Foram as crônicas-reportagens sobre o “Subterrâneo do Morro do Castelo”, para o Correio da Manhã, em 1905, que começaram a chamar a atenção para seu talento literário. O desmonte do monte foi um marco na história do Rio: a cidade havia crescido em torno do Castelo, onde ficaram a primeira sede do governo, a primeira igreja, o primeiro colégio, e ele começou a ser demolido para dar lugar a uma capital mais moderna. Nesse processo, foi promovido a retirada dos pobres do Centro para os subúrbios: Lima Barreto foi testemunha, crítico e cronista desse Rio de Janeiro em mutação.
Neto de escravos, teve dificuldade para se firmar como romancista. Não encontrou, no Brasil, editora para Recordações do Escrivão Isaías Caminha, publicado para uma editora de Portugal e praticamente ignorado pela crítica literária do Rio. “Triste Fim de Policarpo Quaresma” saiu em forma de folhetim no Jornal do Commercio em 1911, igualmente ignorado pelos críticos da época. Quatro anos depois, Lima Barreto pagou do próprio bolso a primeira edição do romance, o primeiro livro do escritor editado e publicado no Brasil. Foi também Lima quem pagou pela edição brasileira de “Isaías Caminha”, em 1917.
Esse Lima Barreto radicalmente carioca em sua história convive no documentário dirigido por Rodrigo Grota, com o escritor talentoso que retratava seu tempo, as contradições dos primeiros anos da República e as desigualdades de sua época; com o intelectual que denunciava o racismo e a violência contra as mulheres, com o homem atormentado que sofreu com o alcoolismo e foi internado, pelo menos três vezes, por “surtos psicóticos”.

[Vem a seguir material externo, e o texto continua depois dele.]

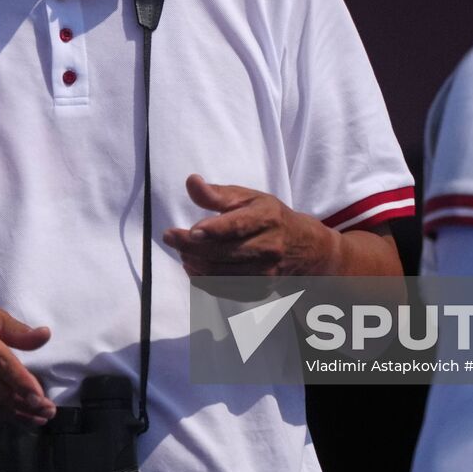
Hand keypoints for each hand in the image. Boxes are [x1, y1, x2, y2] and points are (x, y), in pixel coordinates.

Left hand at [162, 174, 340, 277]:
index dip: (212, 230)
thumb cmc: (268, 216)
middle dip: (191, 247)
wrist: (302, 247)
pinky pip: (225, 289)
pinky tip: (194, 267)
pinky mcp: (260, 290)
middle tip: (170, 237)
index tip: (189, 231)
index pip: (237, 226)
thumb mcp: (248, 198)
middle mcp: (269, 247)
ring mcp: (266, 273)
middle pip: (224, 253)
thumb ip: (217, 193)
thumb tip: (191, 181)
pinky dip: (204, 280)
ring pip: (221, 274)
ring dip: (195, 264)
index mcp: (267, 218)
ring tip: (182, 252)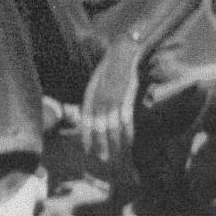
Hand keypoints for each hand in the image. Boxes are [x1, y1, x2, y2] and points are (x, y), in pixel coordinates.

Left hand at [80, 45, 141, 165]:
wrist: (121, 55)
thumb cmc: (108, 69)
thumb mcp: (94, 84)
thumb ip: (93, 101)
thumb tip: (92, 116)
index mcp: (89, 99)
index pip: (86, 124)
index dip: (87, 138)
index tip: (88, 151)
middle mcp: (99, 103)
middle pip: (99, 130)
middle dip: (101, 146)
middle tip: (103, 160)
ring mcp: (113, 102)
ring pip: (113, 129)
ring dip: (115, 144)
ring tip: (117, 154)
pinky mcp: (126, 101)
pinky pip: (126, 121)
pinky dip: (128, 133)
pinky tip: (129, 141)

O filme mistura imagens de arquivo da cidade, entrevistas com duas dezenas de pesquisadores, historiadores e artistas, e cenas ficcionais, a partir do universo do escritor: o próprio Lima Barreto, Clara dos Anjos e Policarpo Quaresma aparecem como personagens do documentário, que está disponível no CurtaOn, streaming disponível no Prime Video (Amazon), na Claro TV+ e no site oficial da plataforma, após as primeiras exibições no Canal Curta.
O último endereço do escritor foi uma casa na rua Major Mascarenhas, em Todos os Santos. Lima Barreto foi encontrado morto pela irmã, Evangelina, no dia 1º de novembro de 1922. Tinha 41 anos. No atestado de óbito, constam “gripe torácica” (pneumonia) e “colapso cardíaco” (infarto) como causa mortis. O pai, José Henriques, morreu dois dias depois; os dois foram enterrados na mesma sepultura do cemitério São João Batista, em Botafogo.
Boa parte da obra de Lima Barreto só foi publicada três décadas após sua morte, mas cada vez é mais reverenciada e estudada. Como comenta, no documentário, o professor, pesquisador e crítico Tom Farias: “A obra de Lima Barreto é muito atual. O subúrbio do Rio de Janeiro do Lima e o subúrbio de hoje, do século 21, continuam os mesmos. Não mudou muita coisa. Isso marca bastante a atualidade do Lima como marca bastante a atualidade da desigualdade e da questão racial”.